De Beers revolutionized the diamond industry, and Mikimoto put pearls on the map. Jade may still be awaiting a shift of that scale in the modern jewelry customers’ mind, but a few brands have been trying to shake off its fusty image.
The stone has long been synonymous with Chinese culture due to a belief that it carries protective qualities, and traditionally it’s been found in jewelry form as bangles and pendants.
However, certain jewelers are taking a more design-driven approach to it now, breaking out of fixed motifs in an effort to appeal to cosmopolitan Chinese consumers and, at the same time, are optimistic it will shift to a bona fide global audience.
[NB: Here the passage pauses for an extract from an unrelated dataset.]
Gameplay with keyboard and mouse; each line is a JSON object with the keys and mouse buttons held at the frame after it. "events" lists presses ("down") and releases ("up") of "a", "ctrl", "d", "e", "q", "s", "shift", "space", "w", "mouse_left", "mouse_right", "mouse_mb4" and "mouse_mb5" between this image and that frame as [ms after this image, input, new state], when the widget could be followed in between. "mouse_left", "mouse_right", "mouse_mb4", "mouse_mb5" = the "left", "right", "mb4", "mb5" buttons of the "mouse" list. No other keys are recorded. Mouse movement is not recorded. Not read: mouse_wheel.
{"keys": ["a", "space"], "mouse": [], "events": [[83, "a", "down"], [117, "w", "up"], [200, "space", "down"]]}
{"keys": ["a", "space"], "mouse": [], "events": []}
Hong Kong designer Dickson Yewn was sick of traditional jade jewelry — the kind that stuck to obvious shapes like the cabochon and rounded beads, or typical “Chinese motifs such as Guanyin, Ruyi, happy Buddha,” he said. Square and rectangular shapes are rare sights in the industry, he said, but the incorporation of those elements into his fine jewelry line, the prices of which reaches into the high five figures, has helped distinguish Yewn, finding its way to the former American first lady, Michelle Obama. While Yewn said the overwhelming majority of jade jewelry purchases today still emphasize the value of the material itself over the design, he has built up a clientele that looks for the unexpected.
Women mainly in their twenties to early forties frequent the studio of Choo Yilin. Just shy of a decade old, the brand, which sells pieces mostly in the range of 1,000 to 5,000 Singaporean dollars, or $730 to $3,600, often figures as part of an occasion purchase — be that graduation, a push present, or part of a wedding trousseau.
While the practice of proposing with an engagement ring is a Western concept, Choo Yilin offers jade options, a popular choice for couples who also want to represent their Asian heritage in their nuptials, in addition to earrings, necklaces and other styles.
The brand’s bestsellers tend to be the ones with very intricate work. “That’s why we know for a fact they are not just coming to purchase jade [stone],” Choo said. “They come for the design work. Some of our pieces, it’s very sculptural almost — three dimensional cherry blossoms, for example. They really, really like that — the idea is they can’t find work like that anywhere in this world.”
Lin Shiao Tung
Taiwanese jewelry brand Lin Shiao Tung is named after its designer, who has been in the industry since 1990. However, it wasn’t until 2000 that Lin created his own brand, adding a playful spin to the stone with signature products like the Eric Jade Bear series, inspired by his daughter’s childhood teddy bear, and other whimsical shapes like birds. The brand is available in department stores in Taiwan but also works with Eslite, the 24-hour book and lifestyle chain for a “store within a store” model. In 2015, it expanded outside its home market with shops in Hong Kong and Suzhou.
After a career with Hewlett Packard and Apple, Genevie Yeo started Gen.K Jewelry in 2014 and now sells online and via a shopfront on Singapore’s Scotts Road. Her designs, which range from about 400 to 2,000 Singaporean dollars, or $300 to $1,500, often infuse natural elements like flowers and trees. Bucking superstition that jade bangles should not be broken, Yeo cuts her bangles for a snap-on-and-off effect, making it easier for her clients to wear.
A good chunk of her business, she said, consists of reworking heirloom jewelry passed down in Chinese families, adding in various metal and semiprecious stone embellishments, although Western customers from places like the U.S. and Australia also show an interest. “My customers love lavender jade. It has a very feminine touch to it and has a more modern feel as compared to green jade,” Yeo said.